BOSTON — Marcus Morris said before the Boston encounter that he was insulted the Celtics never called during free agency.
Snapping out of a shooting slump, Morris did all he could Friday in a heroic fourth quarter to try to punish them, finishing with 29 points and a late, game-tying 3-pointer.
But it was all for naught. Inbounding with four seconds left, the Celtics’ young stud Jayson Tatum won it for the Celtics with a tough, fallaway 21-foot jumper from the right corner with 1.3 seconds left over rookie RJ Barrett to give Boston a 104-102 victory Friday at TD Garden.
“I played well, but at the end of the day I’m trying to get wins,’’ Morris said. “I’m here to bring wins.”
Another heartbreaker dropped the Knicks to 1-5, but Knicks coach David Fizdale had little negative to say after the latest loss.
“[Marcus] needed a breakout game, to see that ball go through constantly,’’ Fizdale said. “What better gym to do it in than the old one that you were in. He wanted that game to win it for us. The kid Tatum hit a helluva shot.’’
The Knicks had the ball with 27 seconds left down 100-97 and Boston fans chanting “De-Fense.” The ex-Celtic Morris was fouled away from the ball with 17 seconds left and canned both free throws to get the Knicks within 100-99.
Kemba Walker (33 points) made two free throws, but after Barrett missed a runner, Kevin Knox tipped the ball out to Morris, who drilled a 3-pointer with 4.7 seconds left to tie the score and set off a celebration with his teammates. Morris made 5 of 8 3-pointers.
Morris lauded his former teammate Tatum, said he’ll be a “great player’’ one day and Tatum called him “a big brother.’’ But Morris, too, was happy to snap out of his funk.
“It does help me find my rhythm,’’ Morris said. “Taking those open shots with no hesitation with confidence, it gives me confidence and motivation to work even harder.’’
Barrett, who was beaten on a game-winning shot by Kyrie Irving against the Nets, added 15 points but was quiet in the fourth quarter. But Fizdale wouldn’t blame anybody for the defense on the last possession.
“I thought RJ had as good a contest as you can have,’’ Fizdale said. “The kid Tatum turned to his left shoulder falling out of bounds. It’s just a great shot. Sometimes you have to just tip your hat to a guy.”
Said Barrett: “It was contested, he faded away, too. Tough shot.’’
After the Tatum make, the Knicks had no timeouts left. Morris had burned the last one after he got poked in the eye holding the ball with 1:33 left and the Knicks down five. No foul was called but blood was drawn as he crumpled to the court. A few moments later, Morris charged
toward the referees for not calling the foul but was restrained.

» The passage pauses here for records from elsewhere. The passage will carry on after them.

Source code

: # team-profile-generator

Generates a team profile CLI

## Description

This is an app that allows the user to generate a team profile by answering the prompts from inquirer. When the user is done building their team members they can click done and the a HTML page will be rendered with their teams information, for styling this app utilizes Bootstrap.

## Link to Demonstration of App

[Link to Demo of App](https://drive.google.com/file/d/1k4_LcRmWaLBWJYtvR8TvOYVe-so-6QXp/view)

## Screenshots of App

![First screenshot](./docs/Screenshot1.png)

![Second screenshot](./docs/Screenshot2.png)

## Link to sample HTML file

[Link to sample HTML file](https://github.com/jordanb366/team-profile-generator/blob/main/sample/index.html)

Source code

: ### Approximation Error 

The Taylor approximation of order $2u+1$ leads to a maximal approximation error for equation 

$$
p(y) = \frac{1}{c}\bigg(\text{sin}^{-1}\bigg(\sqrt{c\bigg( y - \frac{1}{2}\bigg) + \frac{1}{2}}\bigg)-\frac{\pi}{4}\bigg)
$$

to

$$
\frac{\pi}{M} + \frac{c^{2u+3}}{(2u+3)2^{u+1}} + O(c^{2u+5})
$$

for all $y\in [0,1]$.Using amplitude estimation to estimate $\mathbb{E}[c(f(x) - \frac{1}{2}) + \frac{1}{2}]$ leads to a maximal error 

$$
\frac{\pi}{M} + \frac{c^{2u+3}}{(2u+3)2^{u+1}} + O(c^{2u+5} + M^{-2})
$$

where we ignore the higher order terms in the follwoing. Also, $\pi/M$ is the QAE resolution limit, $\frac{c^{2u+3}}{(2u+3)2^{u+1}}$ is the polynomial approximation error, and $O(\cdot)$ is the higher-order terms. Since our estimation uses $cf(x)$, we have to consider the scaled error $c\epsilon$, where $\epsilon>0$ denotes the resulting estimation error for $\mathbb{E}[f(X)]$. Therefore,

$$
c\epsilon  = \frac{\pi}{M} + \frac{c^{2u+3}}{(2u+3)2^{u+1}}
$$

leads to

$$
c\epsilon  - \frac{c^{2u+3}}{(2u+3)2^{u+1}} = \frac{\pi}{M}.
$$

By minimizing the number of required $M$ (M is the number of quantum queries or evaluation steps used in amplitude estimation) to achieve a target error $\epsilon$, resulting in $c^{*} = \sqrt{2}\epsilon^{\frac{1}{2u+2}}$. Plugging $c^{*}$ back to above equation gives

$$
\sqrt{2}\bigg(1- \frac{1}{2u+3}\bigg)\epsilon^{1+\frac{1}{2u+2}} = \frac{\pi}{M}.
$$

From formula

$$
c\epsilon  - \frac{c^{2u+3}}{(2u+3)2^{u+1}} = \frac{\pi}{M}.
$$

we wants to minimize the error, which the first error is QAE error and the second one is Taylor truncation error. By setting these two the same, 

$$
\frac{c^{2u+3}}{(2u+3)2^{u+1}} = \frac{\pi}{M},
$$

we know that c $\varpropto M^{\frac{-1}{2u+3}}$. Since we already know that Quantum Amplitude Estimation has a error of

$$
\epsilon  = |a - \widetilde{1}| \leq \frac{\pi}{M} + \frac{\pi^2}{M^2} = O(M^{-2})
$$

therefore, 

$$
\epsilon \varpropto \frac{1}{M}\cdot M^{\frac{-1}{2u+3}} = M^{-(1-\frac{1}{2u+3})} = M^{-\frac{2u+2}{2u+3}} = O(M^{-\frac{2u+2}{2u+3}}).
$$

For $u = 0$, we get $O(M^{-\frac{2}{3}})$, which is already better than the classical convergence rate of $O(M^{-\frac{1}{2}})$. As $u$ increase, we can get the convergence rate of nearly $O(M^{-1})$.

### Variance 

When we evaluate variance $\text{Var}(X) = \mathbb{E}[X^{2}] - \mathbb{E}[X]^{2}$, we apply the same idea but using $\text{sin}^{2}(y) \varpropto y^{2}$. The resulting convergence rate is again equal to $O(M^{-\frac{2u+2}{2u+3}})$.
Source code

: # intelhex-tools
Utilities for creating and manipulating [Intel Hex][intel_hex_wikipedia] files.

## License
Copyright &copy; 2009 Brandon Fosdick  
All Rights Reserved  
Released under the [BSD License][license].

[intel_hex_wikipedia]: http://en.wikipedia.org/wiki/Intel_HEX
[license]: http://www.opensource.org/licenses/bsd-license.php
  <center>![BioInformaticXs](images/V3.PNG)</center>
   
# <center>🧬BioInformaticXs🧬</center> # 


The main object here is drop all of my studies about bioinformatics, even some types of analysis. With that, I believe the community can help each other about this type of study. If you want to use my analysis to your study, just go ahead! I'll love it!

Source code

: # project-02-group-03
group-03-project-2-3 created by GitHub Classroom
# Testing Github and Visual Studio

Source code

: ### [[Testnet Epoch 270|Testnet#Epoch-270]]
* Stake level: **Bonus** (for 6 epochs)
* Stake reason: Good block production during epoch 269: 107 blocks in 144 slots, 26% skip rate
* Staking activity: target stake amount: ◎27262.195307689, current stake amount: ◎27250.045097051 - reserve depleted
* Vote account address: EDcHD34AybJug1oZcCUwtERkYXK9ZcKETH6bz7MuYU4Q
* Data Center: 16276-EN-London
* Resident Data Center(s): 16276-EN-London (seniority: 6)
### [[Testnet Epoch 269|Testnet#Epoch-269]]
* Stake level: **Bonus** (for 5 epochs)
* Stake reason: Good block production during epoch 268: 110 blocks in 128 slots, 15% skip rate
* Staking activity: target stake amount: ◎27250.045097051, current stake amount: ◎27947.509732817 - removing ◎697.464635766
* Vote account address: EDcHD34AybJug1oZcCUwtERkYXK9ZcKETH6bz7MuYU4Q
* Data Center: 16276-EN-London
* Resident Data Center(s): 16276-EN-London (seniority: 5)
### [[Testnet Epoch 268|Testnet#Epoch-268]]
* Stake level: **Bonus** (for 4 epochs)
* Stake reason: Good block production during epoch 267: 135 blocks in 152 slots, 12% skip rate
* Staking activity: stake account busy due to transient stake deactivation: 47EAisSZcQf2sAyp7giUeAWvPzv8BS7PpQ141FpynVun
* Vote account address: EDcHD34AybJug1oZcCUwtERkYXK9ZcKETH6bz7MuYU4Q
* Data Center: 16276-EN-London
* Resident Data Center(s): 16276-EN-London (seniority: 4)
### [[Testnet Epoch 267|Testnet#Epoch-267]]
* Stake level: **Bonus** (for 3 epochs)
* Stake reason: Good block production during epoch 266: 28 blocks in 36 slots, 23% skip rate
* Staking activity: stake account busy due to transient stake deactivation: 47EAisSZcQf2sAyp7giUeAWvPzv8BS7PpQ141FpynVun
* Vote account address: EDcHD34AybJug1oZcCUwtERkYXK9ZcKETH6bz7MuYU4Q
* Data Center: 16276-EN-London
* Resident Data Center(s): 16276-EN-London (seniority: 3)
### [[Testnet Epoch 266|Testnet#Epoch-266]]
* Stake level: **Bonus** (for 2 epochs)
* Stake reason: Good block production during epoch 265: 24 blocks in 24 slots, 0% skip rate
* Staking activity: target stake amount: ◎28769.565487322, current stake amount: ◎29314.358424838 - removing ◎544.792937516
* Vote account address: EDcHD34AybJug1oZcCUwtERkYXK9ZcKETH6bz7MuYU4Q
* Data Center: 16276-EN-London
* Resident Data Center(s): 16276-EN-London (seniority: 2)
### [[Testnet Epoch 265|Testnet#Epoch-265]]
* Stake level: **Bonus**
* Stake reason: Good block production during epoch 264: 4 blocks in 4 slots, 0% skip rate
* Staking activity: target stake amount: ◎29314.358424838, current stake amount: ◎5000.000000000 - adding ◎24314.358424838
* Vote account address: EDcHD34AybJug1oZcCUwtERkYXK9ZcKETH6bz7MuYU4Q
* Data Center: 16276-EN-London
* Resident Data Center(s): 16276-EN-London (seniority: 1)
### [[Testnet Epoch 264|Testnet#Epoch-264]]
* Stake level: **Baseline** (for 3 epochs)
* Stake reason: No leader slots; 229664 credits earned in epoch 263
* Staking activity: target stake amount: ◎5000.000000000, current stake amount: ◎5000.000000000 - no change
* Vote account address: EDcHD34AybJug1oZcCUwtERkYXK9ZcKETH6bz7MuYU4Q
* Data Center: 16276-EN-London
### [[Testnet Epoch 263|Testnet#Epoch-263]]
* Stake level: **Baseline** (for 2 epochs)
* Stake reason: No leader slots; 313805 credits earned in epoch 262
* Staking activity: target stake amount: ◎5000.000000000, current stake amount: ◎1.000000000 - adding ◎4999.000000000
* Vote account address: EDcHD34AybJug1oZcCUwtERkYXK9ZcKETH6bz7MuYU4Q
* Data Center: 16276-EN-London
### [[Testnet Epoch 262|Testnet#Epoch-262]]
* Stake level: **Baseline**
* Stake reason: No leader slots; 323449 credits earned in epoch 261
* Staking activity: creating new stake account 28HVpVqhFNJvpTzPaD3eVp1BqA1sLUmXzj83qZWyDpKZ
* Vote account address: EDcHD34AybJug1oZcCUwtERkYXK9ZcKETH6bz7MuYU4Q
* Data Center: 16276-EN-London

“Obviously 18,000 people seen the foul,’’ Morris said. “Blood was shed. No foul call. Bottom line.”
Frank Ntilikina started at point guard in a Fizdale flip-flop, played well with a chase-down block in the first half on Marcus Smart and delivering 10 points with two assists and three rebounds.
Four of the Knicks losses have occurred on the road and after having leads in the fourth quarter.
“Our defense was much better in this game,’’ Fizdale said. “We really took the challenge defensively. Offensively, I feel we trusted each other a lot more down the stretch. That was important.”
Despite the strong effort against a Celtics team missing Jaylen Brown (sick), it was a strange night for Julius Randle. Usually a volume shooter, Randle took just seven shots and finished with eight points and six turnovers. Randle seemed extremely frustrated offering two-to-three word answers.
“I’m answering the question,” Randle said when asked if his short responses were because of anger.
When asked if the double teams were extra strong Friday, Randle said, “Been every team.’’
While Randle seemed to be in a somber state, Morris saw positive steps.
“We’re right there,’’ Morris said. “We’ve got to keep grinding. Of course we’re not happy with losses. But we’re taking it the right way.”